1997: Searching for Stars in the Darkness

Lauren Nixon-Matney • June 26, 2025
1997: Searching for Stars in the Darkness

Brandon Hart: 1997

Audio Book Style

I heard 1997 by Brandon Hart for the first time with my husband just a few years back. I hadn’t expected it to hit me the way it did. This song wasn’t part of my current soundtrack. It wasn’t a song that had shaped my life or carried me through the years. It was a fresh discovery, yet it transported me back in time, back to the ache and confusion of 1997.


The song swept me back to my youth, back to a time of extreme change and heartbreak. It’s a song of raw, aching nostalgia, but also one of quiet healing. It floods me with heavy memories, but also seems to carry the light that came after.


In 1997, the world felt like it was unraveling at the seams. My family had just gone through the intense trauma of my parents divorce. My brother and I, barely old enough to grasp the depth of what was happening, were caught in the whirlwind of it all. We were pulled from Texas to North Carolina, from the familiar to the foreign, from stability to uncertainty.


 I still remember, in the midst of all the madness, the peace I found in music. It became my companion, my escape, and in the middle of a time of heaviness that felt endless, music became my light in the darkness. 

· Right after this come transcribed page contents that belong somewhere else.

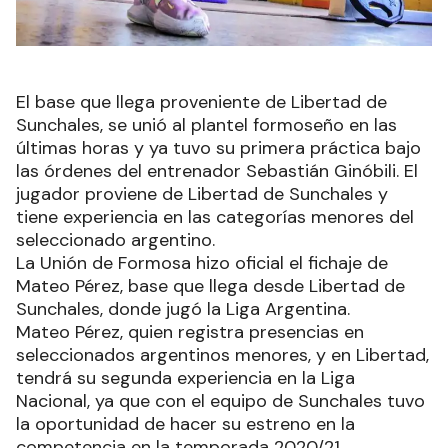
El base que llega proveniente de Libertad de
Sunchales, se unió al plantel formoseño en las
últimas horas y ya tuvo su primera práctica bajo
las órdenes del entrenador Sebastián Ginóbili. El
jugador proviene de Libertad de Sunchales y
tiene experiencia en las categorías menores del
seleccionado argentino.
La Unión de Formosa hizo oficial el fichaje de
Mateo Pérez, base que llega desde Libertad de
Sunchales, donde jugó la Liga Argentina.
Mateo Pérez, quien registra presencias en
seleccionados argentinos menores, y en Libertad,
tendrá su segunda experiencia en la Liga
Nacional, ya que con el equipo de Sunchales tuvo
la oportunidad de hacer su estreno en la
competencia en la temporada 2020/21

We lived with my grandmother, Nanny. She was such a bright star in my world, the one person who made everything feel okay, even when life didn’t make any sense. She was magic so full of grace, warmth, and beauty. I loved her deeply—she was more than family. She was my safe place, my friend, and when she passed away in 1997—everything shattered in ways I couldn’t yet understand.

 

 I found her early in the morning, her body wracked with spasms, her eyes rolling back in her head in a way that made her look almost unrecognizable—like something out of The Exorcist. (Massive stroke and heart attack) I rushed to wake my brother, and we stood together terrified and shaking as he called 911, but the hospital couldn’t save her. She was gone. That moment, that loss, became a defining point in my life. I was so small, yet the weight of that moment made me feel like the world was crumbling.


The grief that followed was suffocating. The world we had built in North Carolina was already starting to fall apart. My brother and I were separated of and on again after her death—he went to stay with friends or Dad, and my mother and I stayed with others. It was as if everything that had kept us together was suddenly ripped apart, and I found myself lost in the silence, disconnected it seemed from everything I had ever known.

 

As soon as I fall into this song I am thrown back into my past—the confusion, the tragedy, the pain. The song takes hold of me like a vortex of memories, back to my youth, where every day felt uncertain and unstable. Leaving me in the wake of how blessed I am to have my husband and best friend by my side. I didn’t even realize how much I needed to hear these lyrics until they burned deep beyond my ears.


The music it’s like a portal— It’s like the past and present collide, I don’t just feel the echoes of my past—I hear the promise of my future. The weight of the years mixing with the hope of what’s to come—it’s a living part of my ongoing story. Each note a thread that ties together the pain of my youth with the love I’ve found in my husband.


“I don't care where we're goin'

As long as you're with me

I'll never feel like I'm all alone

Don't care where we're movin'

If we're together

It'll always feel like we're at home”



 And as it plays, through the pain I feel the warmth of the light at the end of the tunnel, the comfort of knowing that, no matter what we face, we’ll always have each other and not all days are dark days. Jamie you are my brightness… I love you so!